Cosa si chiede
• a. Per ognuna delle affermazioni qui sotto, rispondi sì o no a seconda che sia d'accordo con il brano scelto, e riporta le parole del brano che lo decidono.
(i) Secondo il brano, la modernità ha avviato, tramite lo Stato, una trattativa con l'individuo.
(ii) L'identificazione viene dall'individuo stesso.
(iii) La tutela dei diritti di tutti porta a una loro codificazione sempre meno precisa.
• b. Usando il brano scelto, rispondi in breve a queste domande.
(i) Nella società globalizzata, quale perdita è indicata come una delle più pericolose?
(ii) Da chi proviene l'identità individuale?
(iii) Da che cosa viene compressa l'identità di ciascuno?
• c. Ripeti parola per parola la parte del brano scelto che va da "La tutela dei" a "comment vivre ensemble).", compresi gli estremi.

Brano scelto

___

Si continua a parlare di fine dello Stato e e di globalizzazione, Credo che nella società globalizzata (e probabilmente effettivamente postmoderna) una delle perdite più pericolose è quella di identità. Le modernità, come ha sottolineato Carlo Galli (Spazi politici. L’età moderna e l’età globale, Bologna, Il mulino, 2001.) ha provveduto —attraverso lo Stato— a innescare una negoziazione con l’individuo, garantendo le sue richieste, nella forma di diritti tutelati, e ottenendone sempre maggior potere di influire sulla vita stessa dell’individuo. questo dialogo si articola tra identità ed identificazione: identità individuale, che proviene dal soggetto che vuole veder svilupparsi le sue ambizioni, mettere in atto delle opportunità (che si vogliono sempre più pari tra tutti) e ampliare la propria sfera vitale. Identificazione, da parte dello Stato che necessita di una sempre maggiore prevedibilità di comportamenti, di armonizzazione delle attività dei singoli, proprio in vista dell’ampliamento della loro sfera di diritti.
La tutela dei diritti di tutti comporta la loro sempre più precisa codificazione ed articolazione. L’identità di ciascuno viene di conseguenza compressa dalla necessità della sfera sociale di identificarlo, con l’attribuzione di comportamenti adeguati, di ruoli e di ritmi che non necessariamente sono congruenti con quelli che ciascuno vorrebbe per sé (cf Roland Barthes comment vivre ensemble).

___

Elenco delle righe
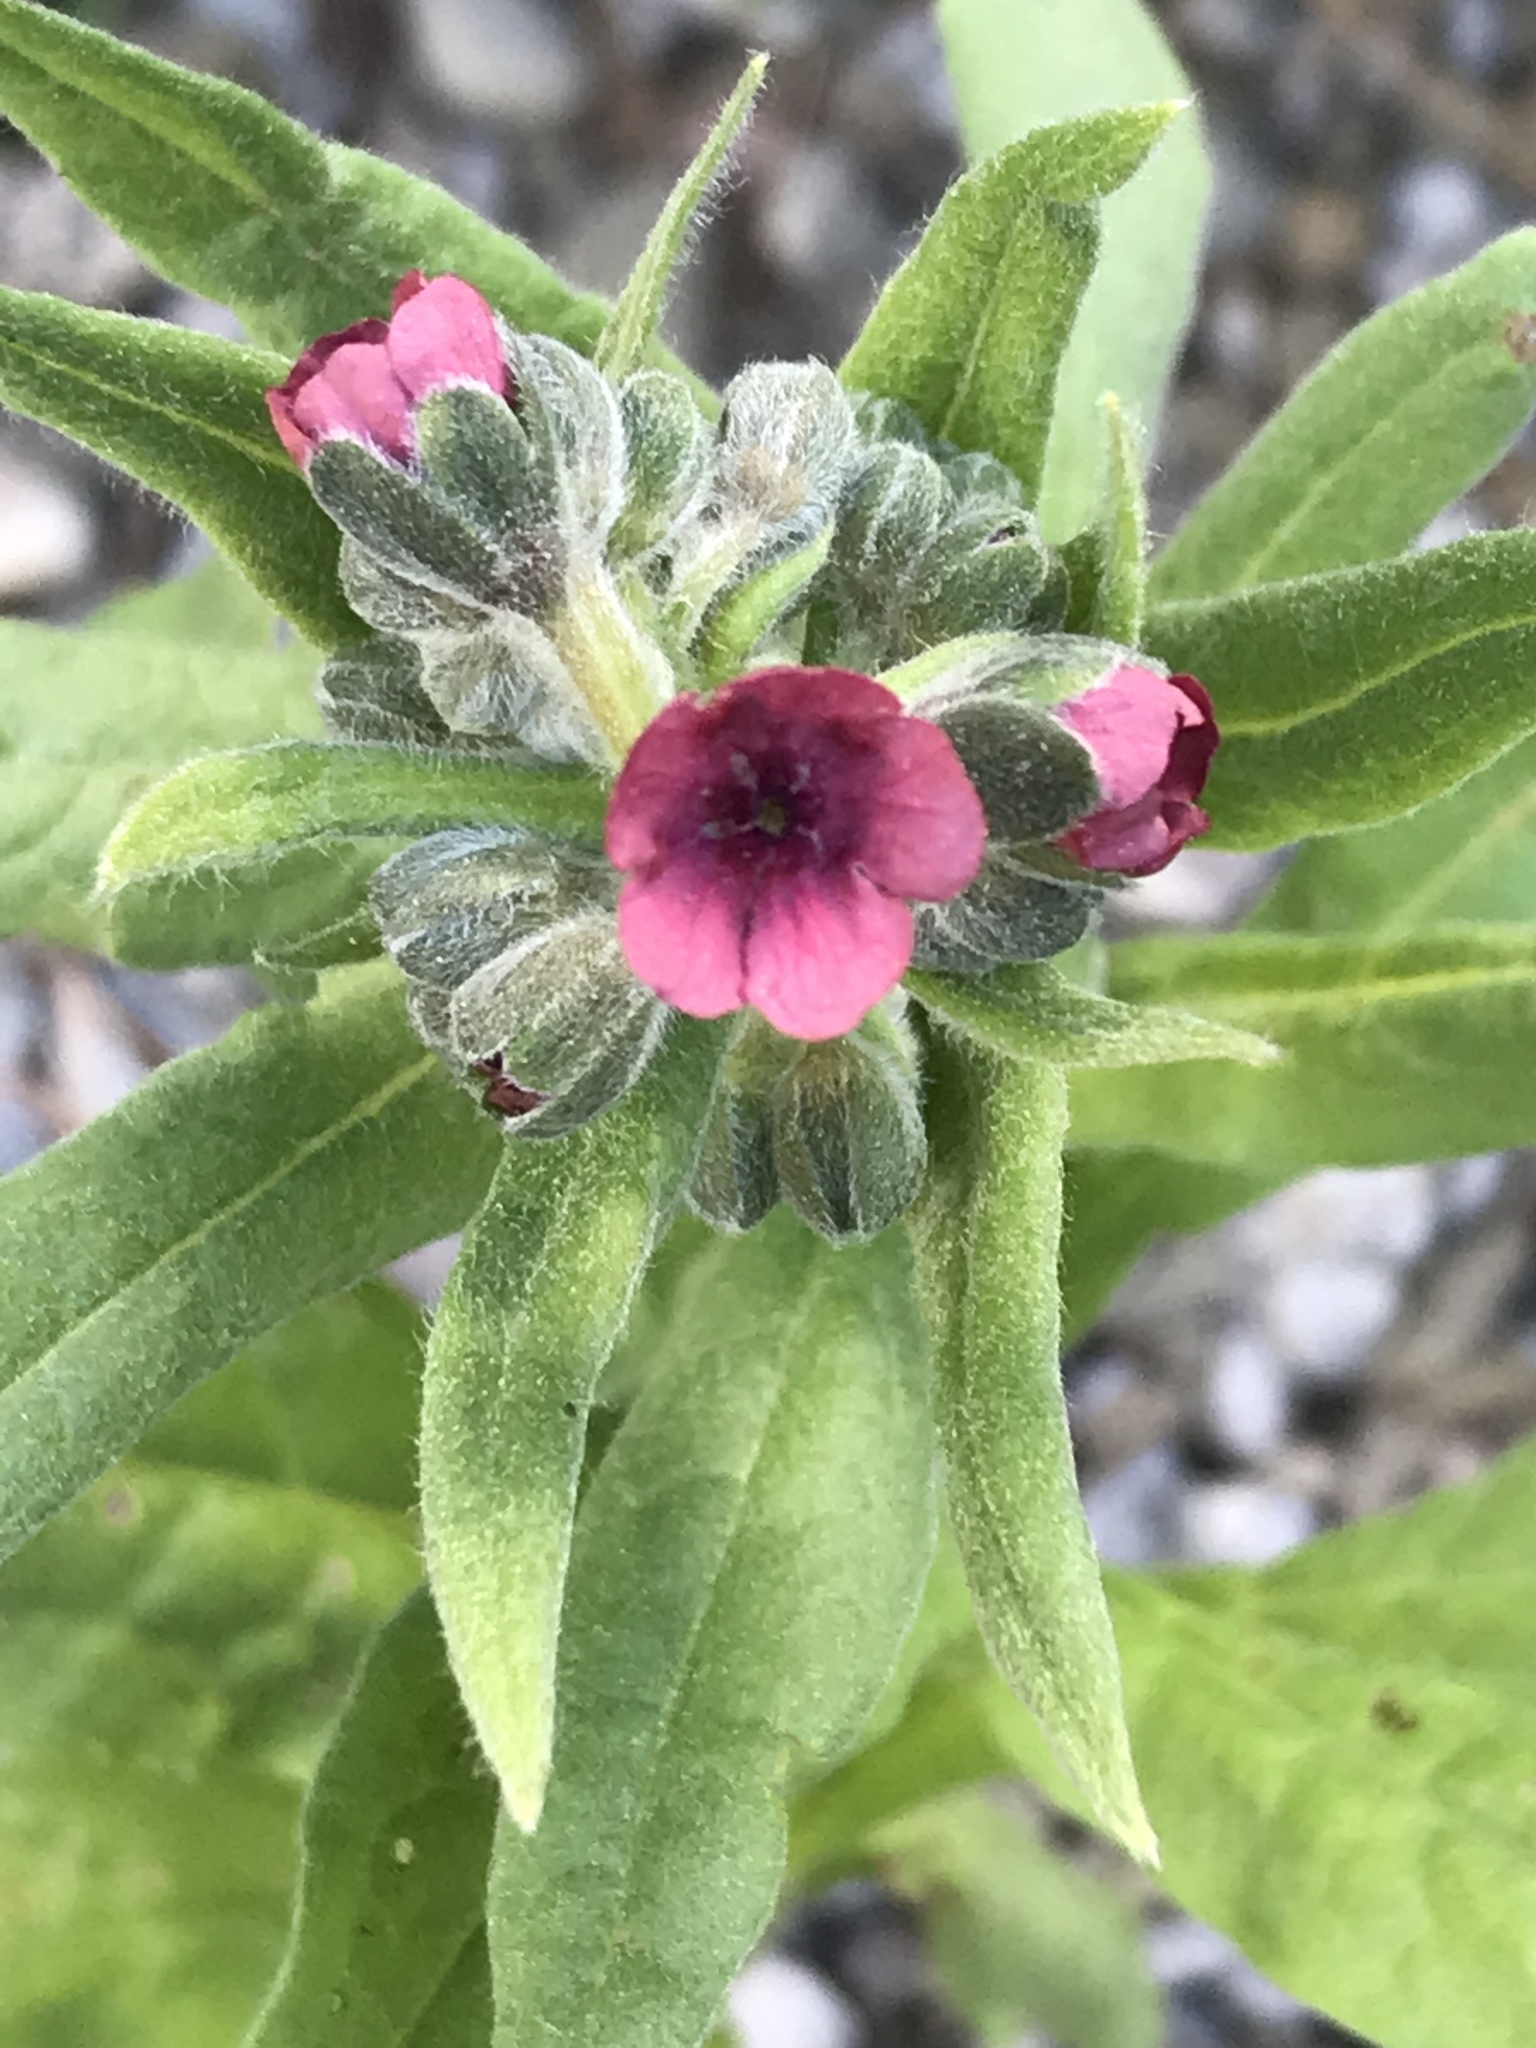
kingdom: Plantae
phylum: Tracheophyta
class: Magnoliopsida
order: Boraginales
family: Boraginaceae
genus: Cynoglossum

___

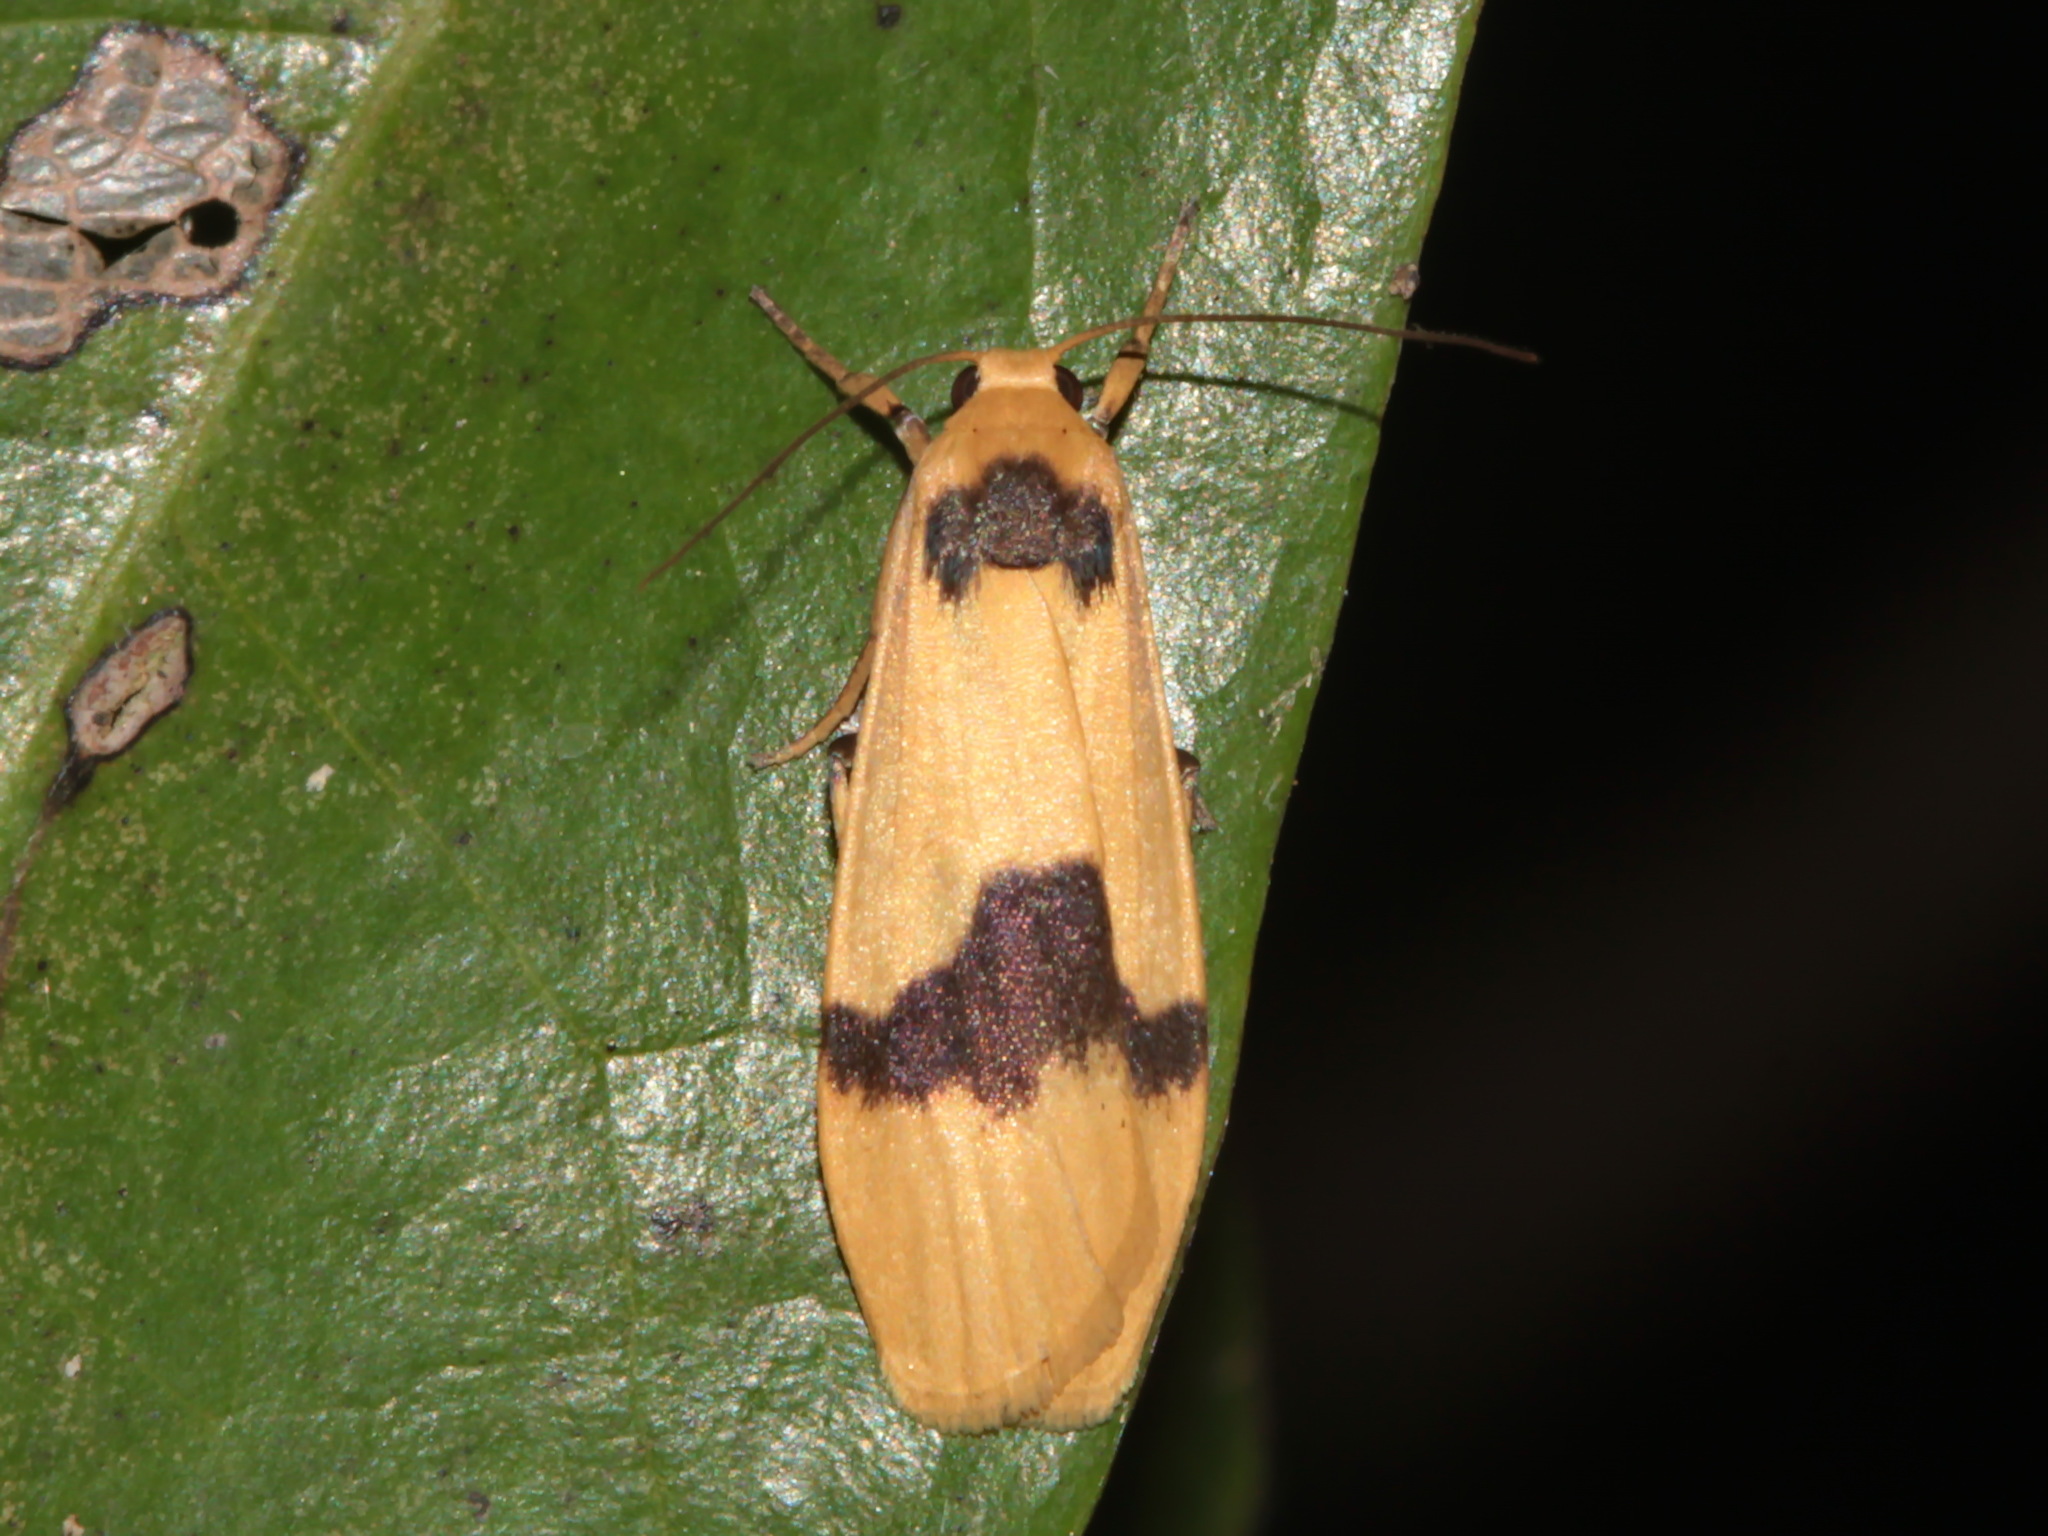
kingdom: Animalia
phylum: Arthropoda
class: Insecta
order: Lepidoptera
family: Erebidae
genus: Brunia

___

Le risposte
• a.
(i) Sì: «ha provveduto —attraverso lo Stato— a innescare una negoziazione con l’individuo»
(ii) No: «Identificazione, da parte dello Stato che necessita di una sempre maggiore prevedibilità di comportamenti»
(iii) No: «comporta la loro sempre più precisa codificazione ed articolazione»

• b.
(i) Quella di identità.
(ii) Dal soggetto che vuole veder svilupparsi le sue ambizioni.
(iii) Dalla necessità della sfera sociale di identificarlo.

• c.
La tutela dei diritti di tutti comporta la loro sempre più precisa codificazione ed articolazione. L’identità di ciascuno viene di conseguenza compressa dalla necessità della sfera sociale di identificarlo, con l’attribuzione di comportamenti adeguati, di ruoli e di ritmi che non necessariamente sono congruenti con quelli che ciascuno vorrebbe per sé (cf Roland Barthes comment vivre ensemble).